Posted by: Craig | August 28, 2008 at 02:48 PM
You are out of touch with reality if you conflate Biblical literalism with the transcendental. You erect a religious strawman hardly worthy of comment.
Posted by: Terry | August 28, 2008 at 03:23 PM
Like Steve, I don't reject doubt, but I do require proof beyond a reasonable doubt.
You proffer the existence of something you define as "transcendental." What is it? And prove to me that it exists beyond a reasonable doubt.
Posted by: Craig | August 29, 2008 at 08:58 AM
Where are we here? In a court of law?
That which is unknowable, or transcendent, is by definition unprovable. Your "proofs" suggest the sort of "binary" and severely circumscribed thinking that Chris Hedges attributes to the likes of Sam Harris.

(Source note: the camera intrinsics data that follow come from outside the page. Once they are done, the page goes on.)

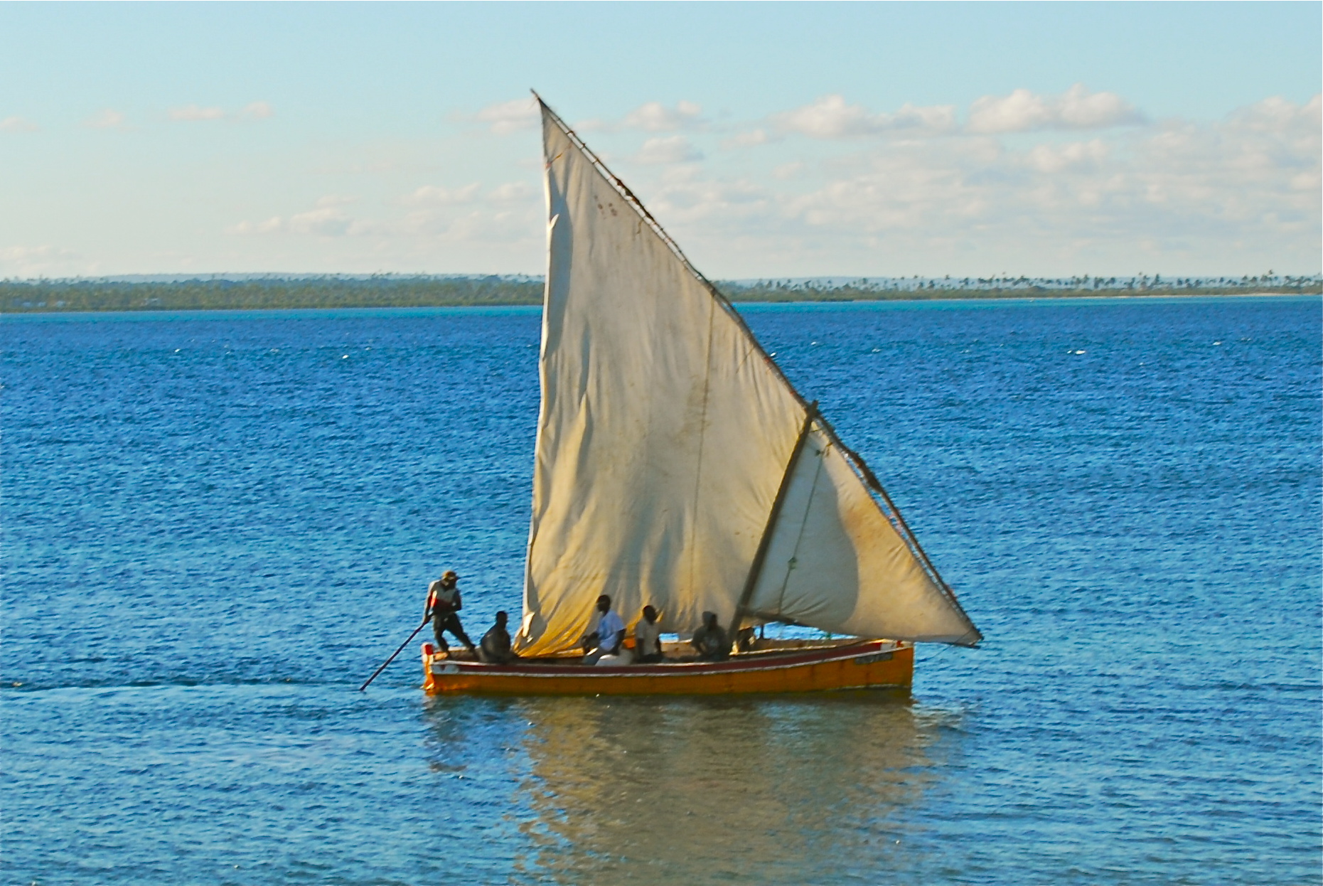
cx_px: 662
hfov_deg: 27.0
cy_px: 443
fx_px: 2760
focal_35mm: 75
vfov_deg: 18.2
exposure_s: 1/180
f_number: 7.1
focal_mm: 50
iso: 100
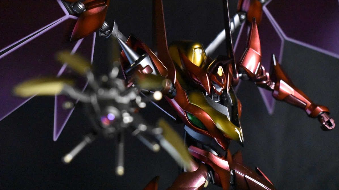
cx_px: 170
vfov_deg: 21.1
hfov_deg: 36.6
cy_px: 109
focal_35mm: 57
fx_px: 512
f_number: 4.8
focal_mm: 36
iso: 12800
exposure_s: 1/30
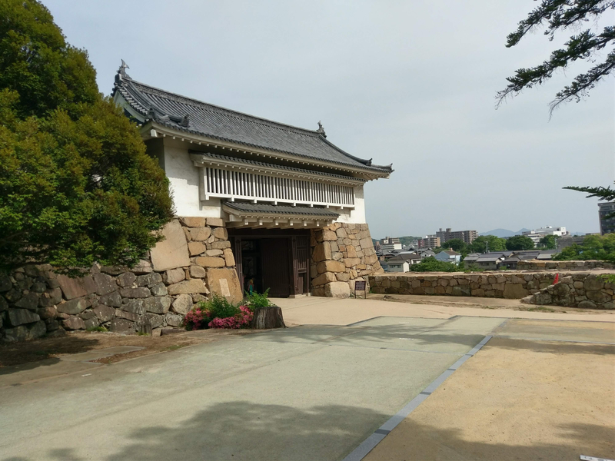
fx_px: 462
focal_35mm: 26
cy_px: 230
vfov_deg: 53.1
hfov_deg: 67.3
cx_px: 308
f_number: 1.8
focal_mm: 4.58
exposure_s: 1/4364
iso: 125
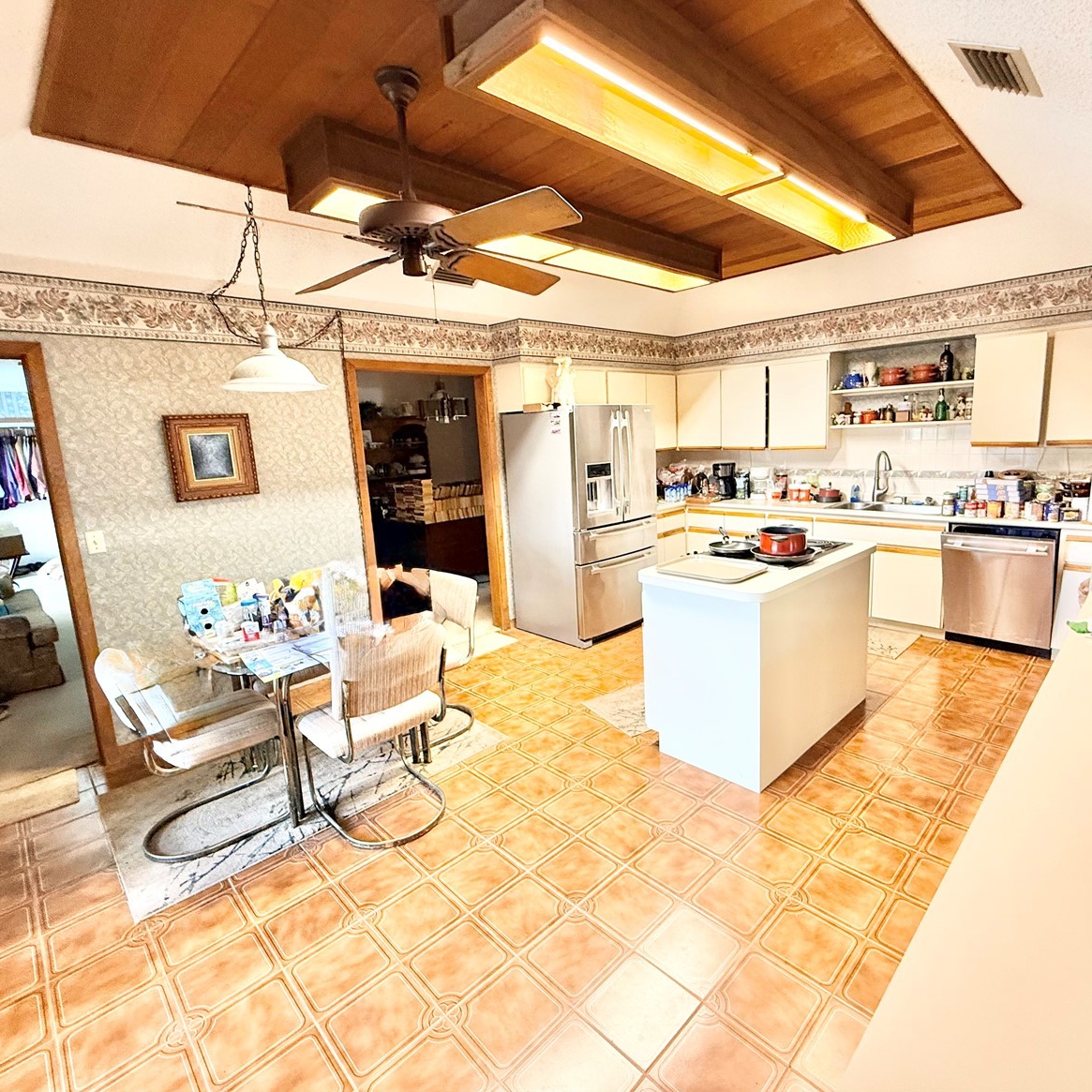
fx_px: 607
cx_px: 597
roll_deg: +2.9
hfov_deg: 83.7
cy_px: 531
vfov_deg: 83.9
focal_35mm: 17
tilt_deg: -9.8
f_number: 2.2
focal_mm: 2.22
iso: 250
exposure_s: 1/60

If you were open minded, you would acknowledge the possibility that reason isn't the only pathway to knowing.
Posted by: Terry | August 29, 2008 at 12:59 PM
"f you were open minded, you would acknowledge the possibility that reason isn't the only pathway to knowing."
Whoa man, that's like totally deep! I mean, what if nothing is real and this all just like a dream of some distant space alien?!?
The fact of the matter is that reason is by far the best tool we have at predicting and understanding the world around us. If everything is nothing and nothing is everything what does any of it really matter? Why not jump off the nearest cliff since gravity is just cooked up in some abstract idea "reality"?